May 31, 2002
9:48 AM   Subscribe

Questioning the myth of plastic knives and boxcutters. "This fictoid serves to divert public attentions from the responsibility, and legal liability, of the government and airlines to prevent major weapons — such as guns, bombs, chemical sprays and hunting knives [all of which were mentioned in flight attendant and passenger cell phone calls] from being carried aboard airplanes. If such illegal devices had been smuggled aboard the planes, the liability could amount to billions of dollars. If, on the other hand, it could be disseminated that the hijackers had only used plastic knives, such as those provided by the airlines for meals, or box cutters, which were allowed on planes, neither the airlines, the screeners at the airport, or the FAA, which regulates the safety of airports, could be held legally responsible."
posted by fotzepolitic (7 comments total)
 
Anything can be lethal in the hands of a sufficiently trained person. To my karate teacher, a 6th level black-belt, any normal room or office contained approximately a thousand lethal objects. He stunned the arms of a student (temporarily, of course... no harm) with a bic pen.

Now, I doubt that these guys were that well-trained. But a lot could be done with even a box-cutter... and I won't even go into supersharp glass or stone knives, or even polycarbonate guns that wouldn't show up on any metal detector.

Face it, we're all vulnerable. That's the problem with terrorism.
posted by SpecialK at 10:15 AM on May 31, 2002


Why would they risk trying to smuggle something illegal, when they could have the same effect with something legal? Remember that they only had one shot at this, because this attack will never work again (after all, it didn't even work for the fourth plane).
posted by electro at 10:21 AM on May 31, 2002


I've seen ads for a ceramic knife. It will break if dropped, but if not dropped, it's sharper than steel.
posted by ParisParamus at 10:42 AM on May 31, 2002


Wow. He really knows how to twist words. Maybe he and Ari should duke it out some day...
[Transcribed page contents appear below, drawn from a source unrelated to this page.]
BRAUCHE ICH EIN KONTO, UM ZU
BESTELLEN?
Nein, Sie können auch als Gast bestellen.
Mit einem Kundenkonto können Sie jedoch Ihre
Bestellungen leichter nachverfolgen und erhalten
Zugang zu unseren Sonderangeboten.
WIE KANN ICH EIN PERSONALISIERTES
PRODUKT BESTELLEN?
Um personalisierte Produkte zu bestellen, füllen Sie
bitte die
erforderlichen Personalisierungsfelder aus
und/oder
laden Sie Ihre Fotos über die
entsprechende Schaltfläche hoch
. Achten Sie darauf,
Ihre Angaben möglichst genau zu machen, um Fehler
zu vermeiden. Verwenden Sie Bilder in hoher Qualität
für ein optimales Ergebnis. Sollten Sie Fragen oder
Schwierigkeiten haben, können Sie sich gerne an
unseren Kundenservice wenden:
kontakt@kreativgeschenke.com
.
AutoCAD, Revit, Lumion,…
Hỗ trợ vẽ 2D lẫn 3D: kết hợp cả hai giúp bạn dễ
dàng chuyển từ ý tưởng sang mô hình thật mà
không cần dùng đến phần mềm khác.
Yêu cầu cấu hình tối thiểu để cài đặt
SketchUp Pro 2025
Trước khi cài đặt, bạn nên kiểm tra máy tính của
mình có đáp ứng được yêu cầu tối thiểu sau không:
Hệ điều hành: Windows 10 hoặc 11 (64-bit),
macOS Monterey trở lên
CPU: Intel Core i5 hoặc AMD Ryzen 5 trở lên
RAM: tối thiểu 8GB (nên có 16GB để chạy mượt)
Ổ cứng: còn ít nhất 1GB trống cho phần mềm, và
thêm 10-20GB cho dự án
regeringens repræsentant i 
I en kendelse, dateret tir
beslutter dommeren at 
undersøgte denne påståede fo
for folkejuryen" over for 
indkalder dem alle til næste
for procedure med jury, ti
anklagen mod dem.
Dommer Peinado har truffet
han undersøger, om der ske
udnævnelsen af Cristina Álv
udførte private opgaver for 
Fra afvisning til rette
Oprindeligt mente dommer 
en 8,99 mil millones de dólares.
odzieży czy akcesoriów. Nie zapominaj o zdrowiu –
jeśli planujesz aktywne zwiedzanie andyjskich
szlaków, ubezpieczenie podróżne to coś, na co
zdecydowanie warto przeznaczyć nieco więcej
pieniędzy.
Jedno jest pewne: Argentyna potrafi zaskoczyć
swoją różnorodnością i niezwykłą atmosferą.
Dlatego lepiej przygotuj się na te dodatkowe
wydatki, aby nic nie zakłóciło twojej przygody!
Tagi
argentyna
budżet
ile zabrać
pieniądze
Not a scintilla of evidence had been found then— or to date— that either plastic knives or box cutters were used by any of the ten hijackers who crashed United Airlines flight 175 and American Airlines Flight 11 into the World Trade Center.

He knows full well that that will be misconstrued to mean that there were no box cutters used at all and that people will gloss over the evidence of box cutters...

On flight 77, which crashed into the Pentagon, one single passenger, Barbara Olsen, reported on weapons that some of the five hijackers had in the back of the plane. She told her husband, Theodore Olsen, on a cell phone that the hijackers who herded her and other the passengers into the back of the plane had two kind of weapons: knives and cardboard cutters (presumably box cutters).

This he dismisses out of hand because "it cannot be assumed that all the hijackers on the plane had similar weapons. The hijackers assaulting the cockpit might have needed more sophisticated weaponry to rapidly stun or kill the pilots"

Gee, it sure is a good thing he's clearing up the "facts" for us.
posted by stefanie at 10:51 AM on May 31, 2002


I thought much the same thing, stefanie. The "fact" that only one passenger on one plane mentioned box cutters doesn't tend to prove that there must have been other weapons on the other three planes. In fact, it tends to prove the opposite - that box cutters were the weapons used on the other three planes, but they just weren't mentioned by any of the passengers making cell phone calls on those three.

Similarly, on the "need" for more sophisticated weaponry to subdue the pilots and take control of the planes, I do not have any problem with the official explanation: that since it was still being assumed on each plane that what was happening was an "ordinary" hijacking, the protocol, once passengers were injured or killed, was to surrender control and wait for negotiations to commence, in order to prevent further loss of life.

I'm all for a good conspiracy theory, especially when heavy fingers can be pointed at Rumsfield, Ari, et al, but this one is pretty weak.
posted by yhbc at 11:02 AM on May 31, 2002


Have any of you folks ever wielded a box-cutter? As a former stockboy at the Piggly-Wiggly, I can tell you that box cutters slash really well, but they're pretty awkward for stabbing. To be incapacitatingly lethal, they'd have to be used on the throat, and from behind. Stabbing, they'd only inflict a wound half an inch deep, and would have trouble making it through clothing. The idea of a plastic knife such as the ones given out with meal service penetrating clothing is laughable.

That being said, I don't think this is a liability-inspired conspiracy so much as a meme grown out of control. "And those super-criminal masterminds imagined something so evil we couldn't think of the possibility, and then pulled it off using implements we thought were harmless!"